Before-and-after object states =>
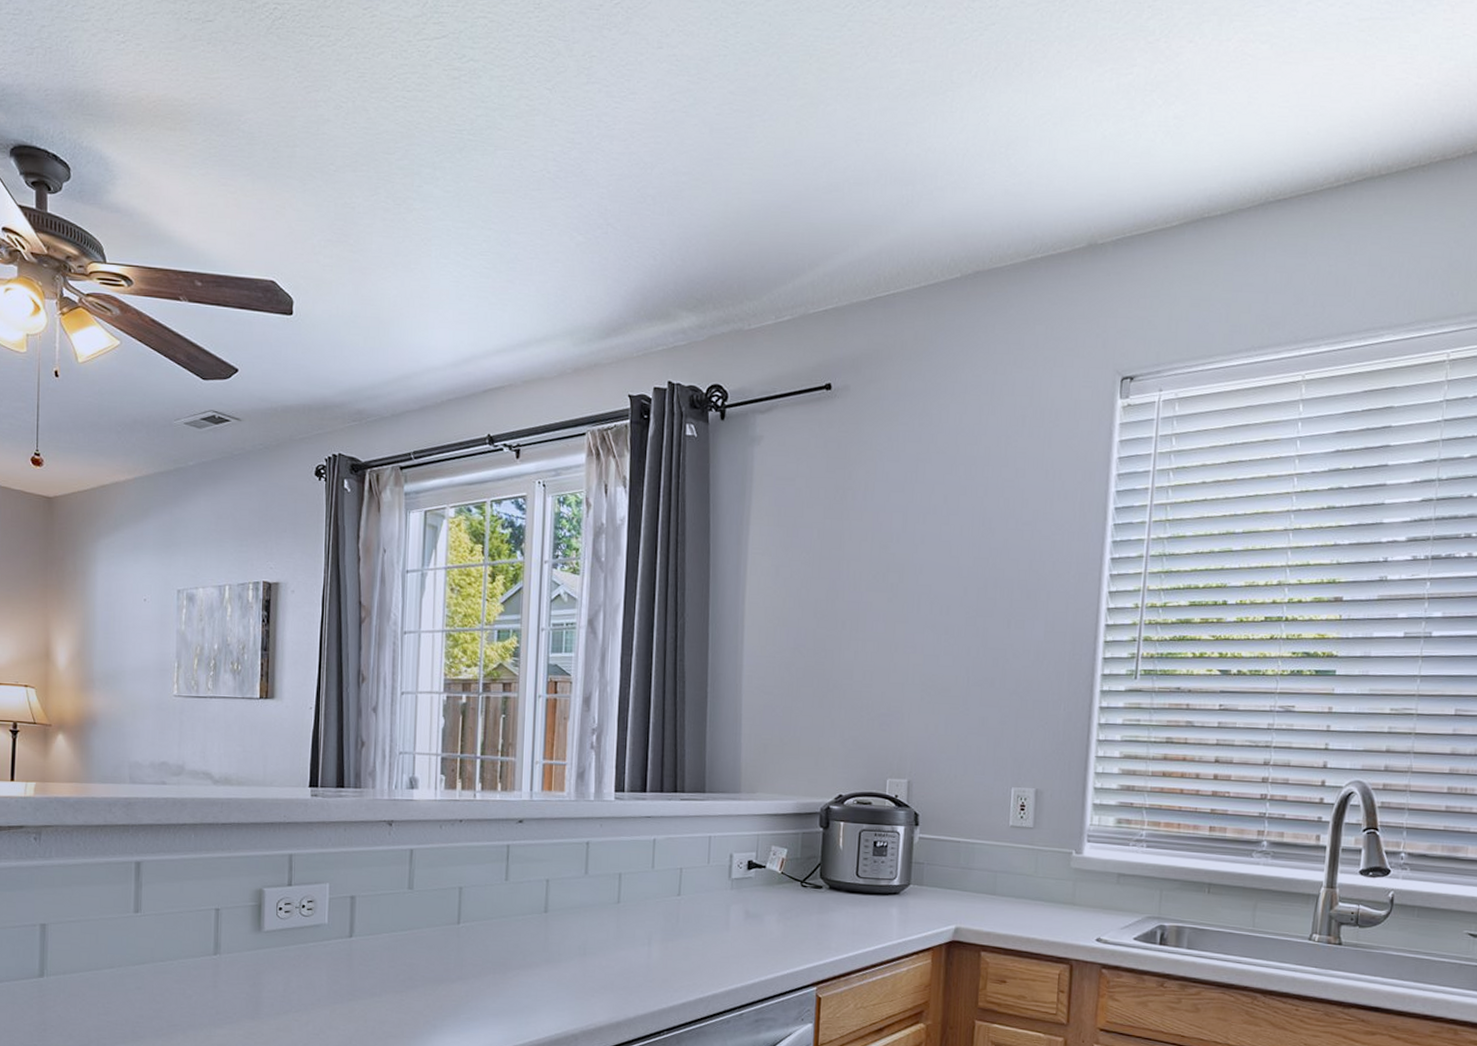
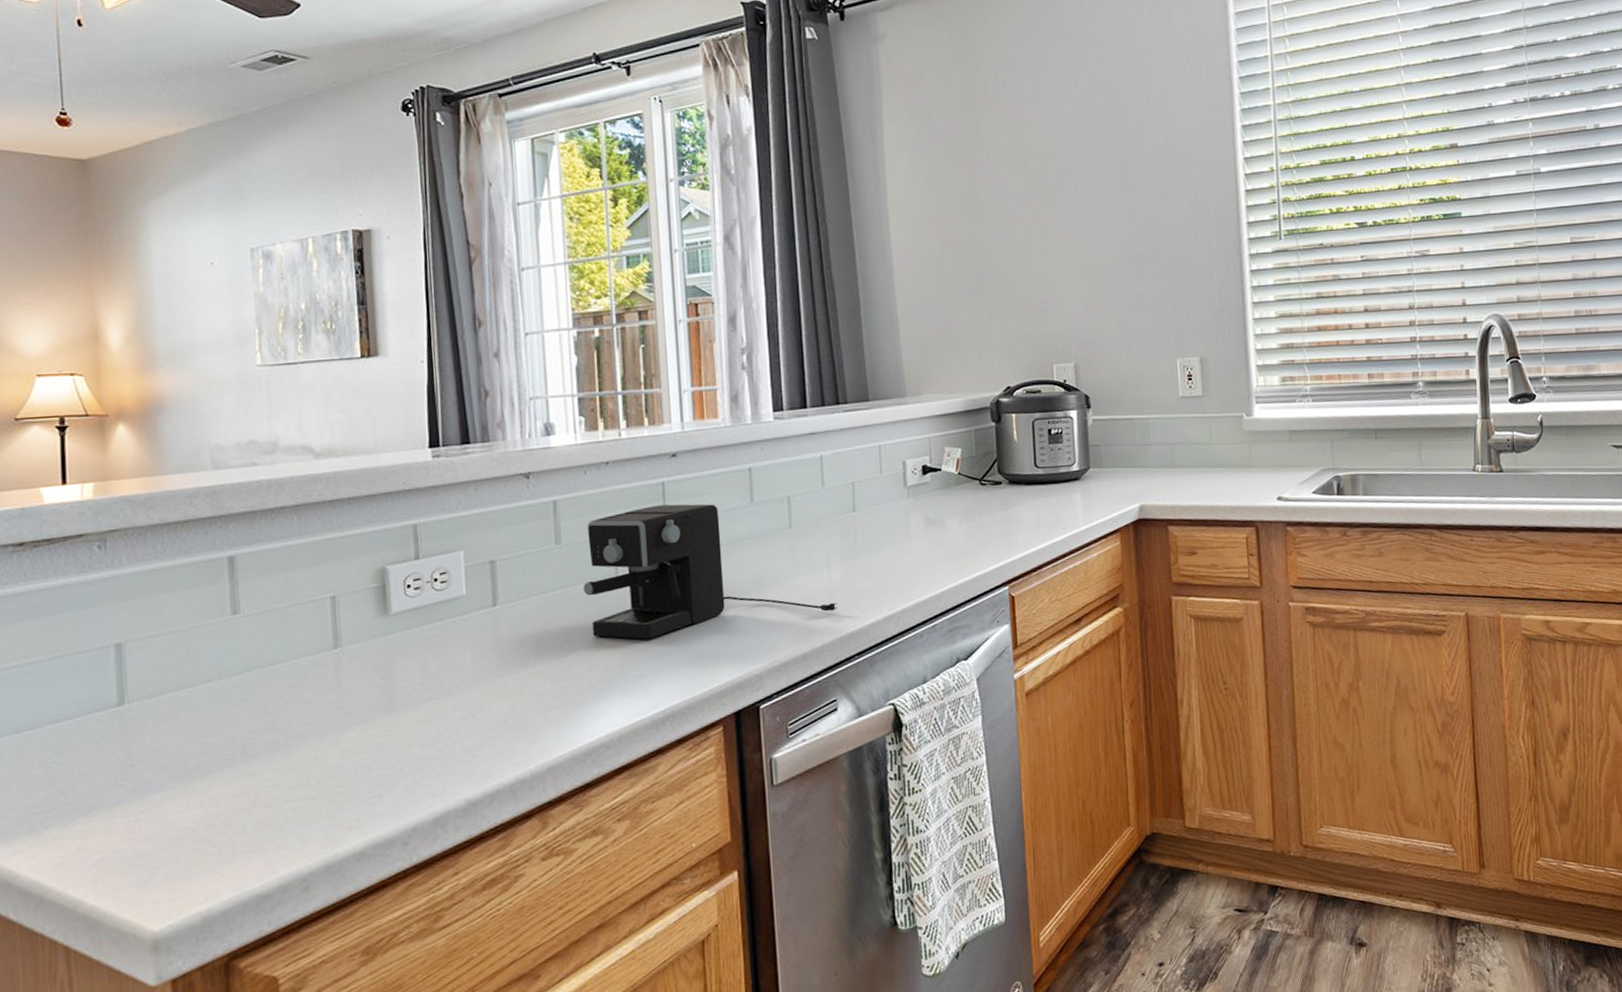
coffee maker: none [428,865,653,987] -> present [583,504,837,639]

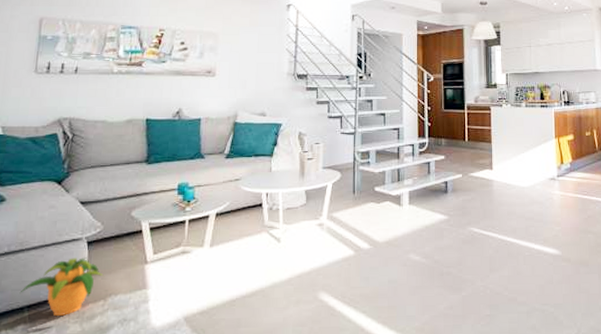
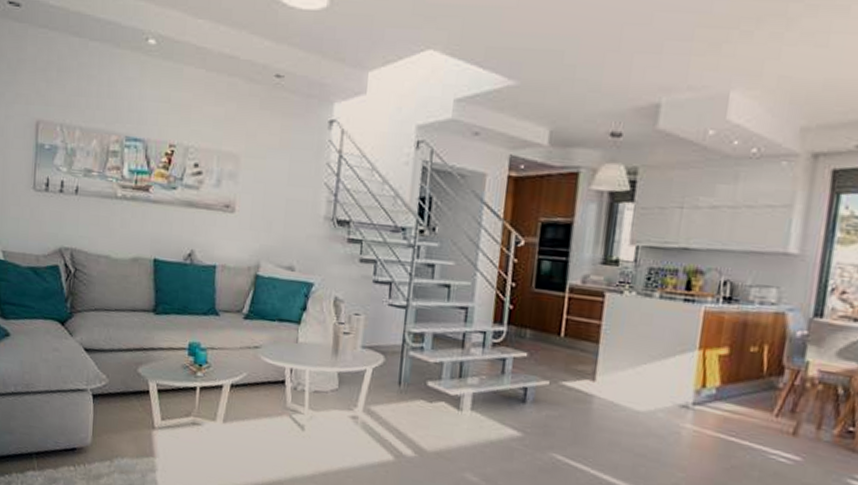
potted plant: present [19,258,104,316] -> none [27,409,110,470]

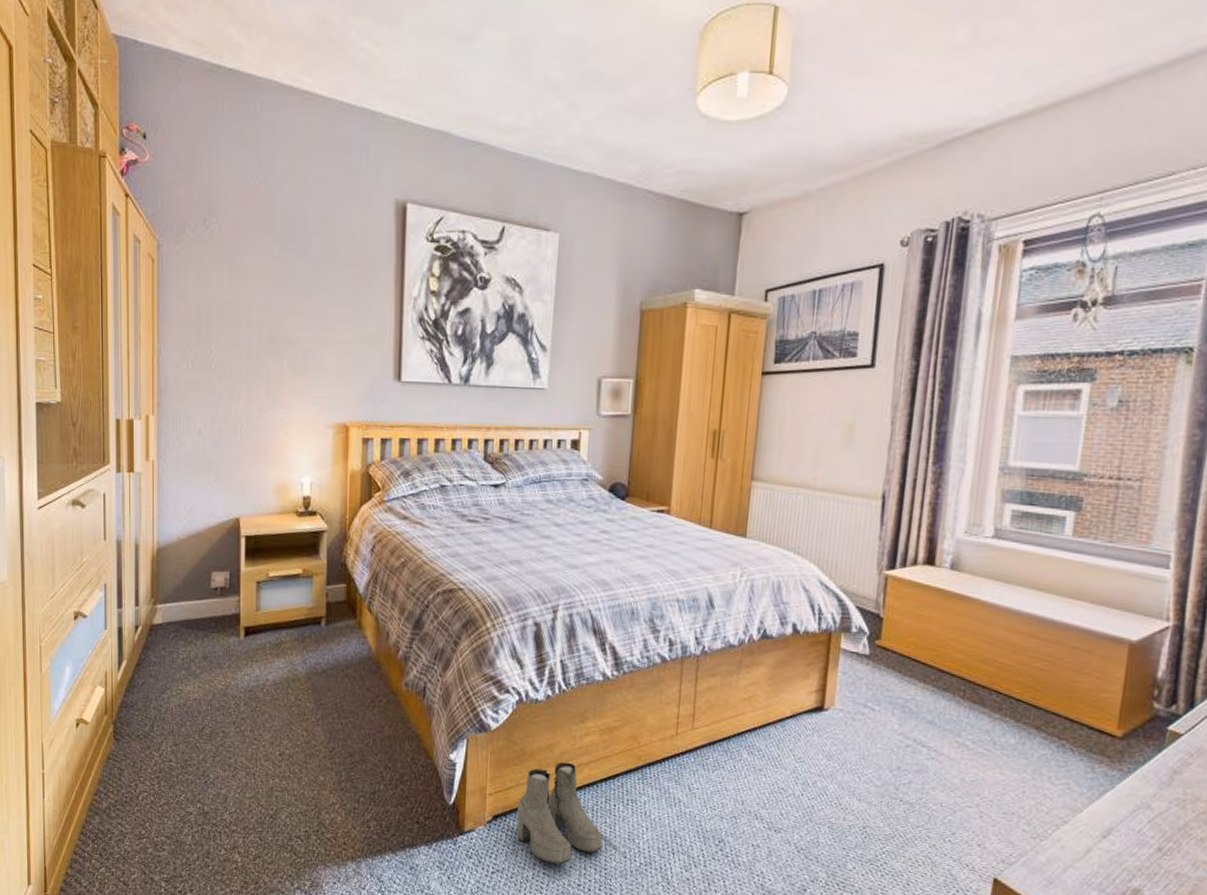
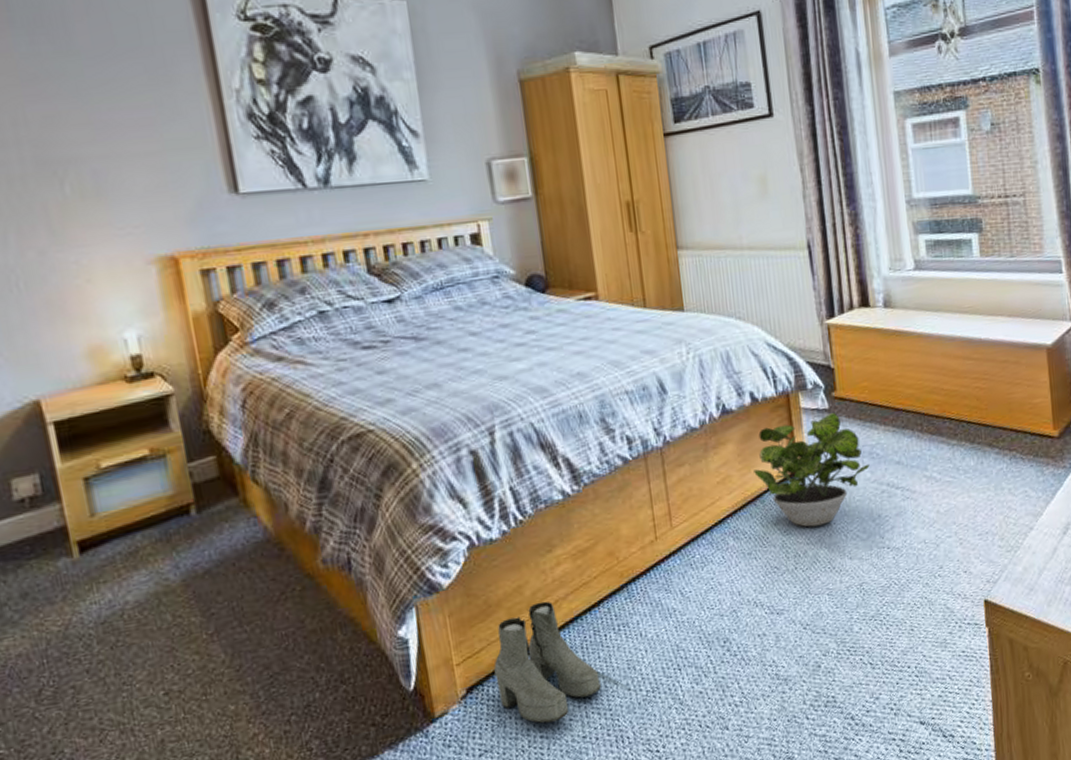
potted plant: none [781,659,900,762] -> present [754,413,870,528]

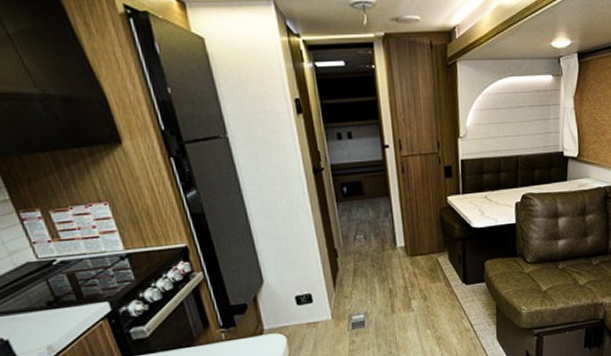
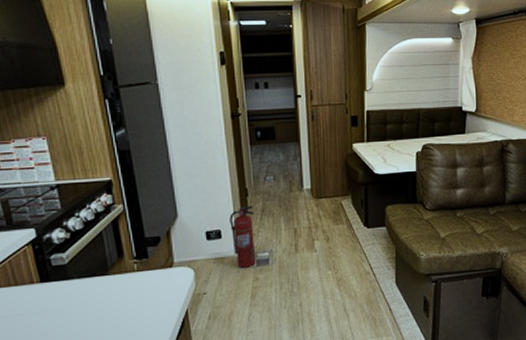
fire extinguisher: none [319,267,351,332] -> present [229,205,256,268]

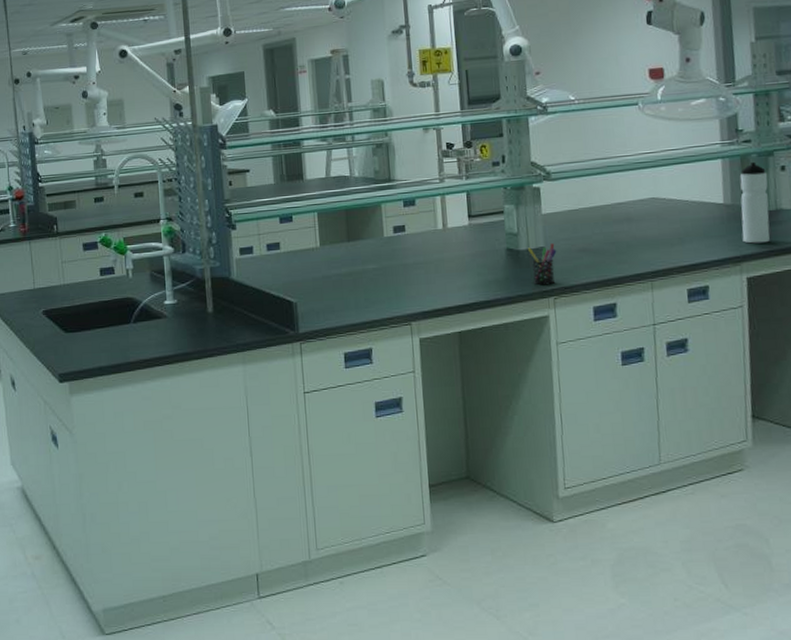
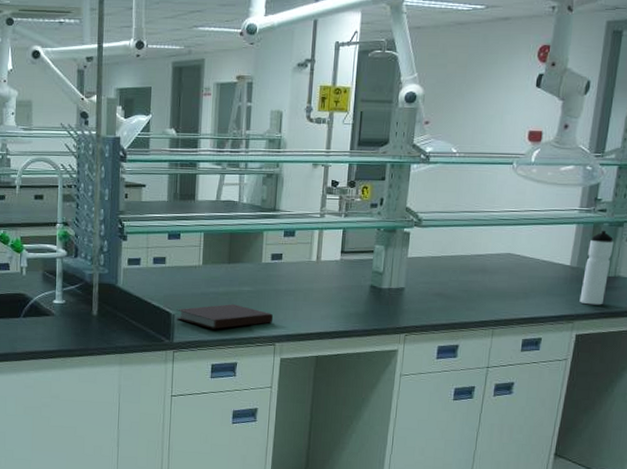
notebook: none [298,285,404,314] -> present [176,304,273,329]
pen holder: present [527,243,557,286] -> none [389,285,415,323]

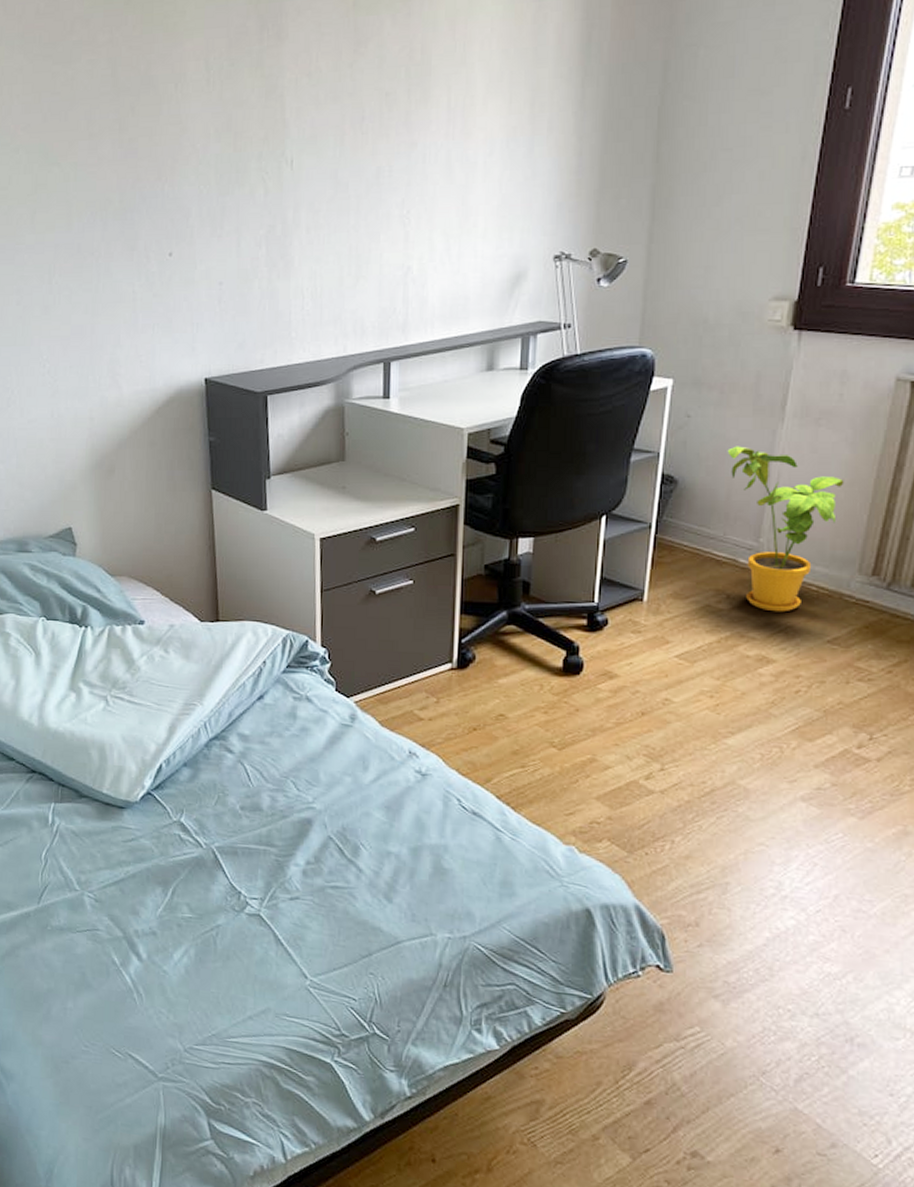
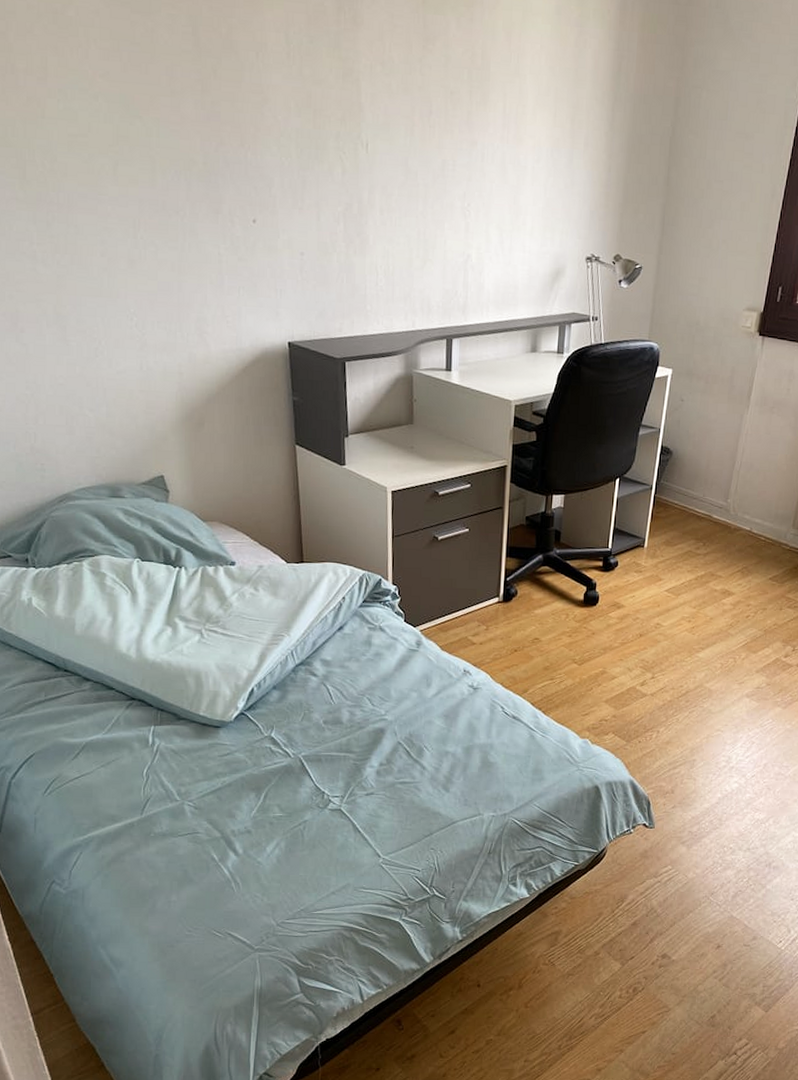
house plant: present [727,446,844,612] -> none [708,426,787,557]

Work to be completed => Copy out, from the data above, each line where the string "plant" is present.

Expected answer =>
potted plant: present [19,258,104,316] -> none [27,409,110,470]
potted plant: none [781,659,900,762] -> present [754,413,870,528]
house plant: present [727,446,844,612] -> none [708,426,787,557]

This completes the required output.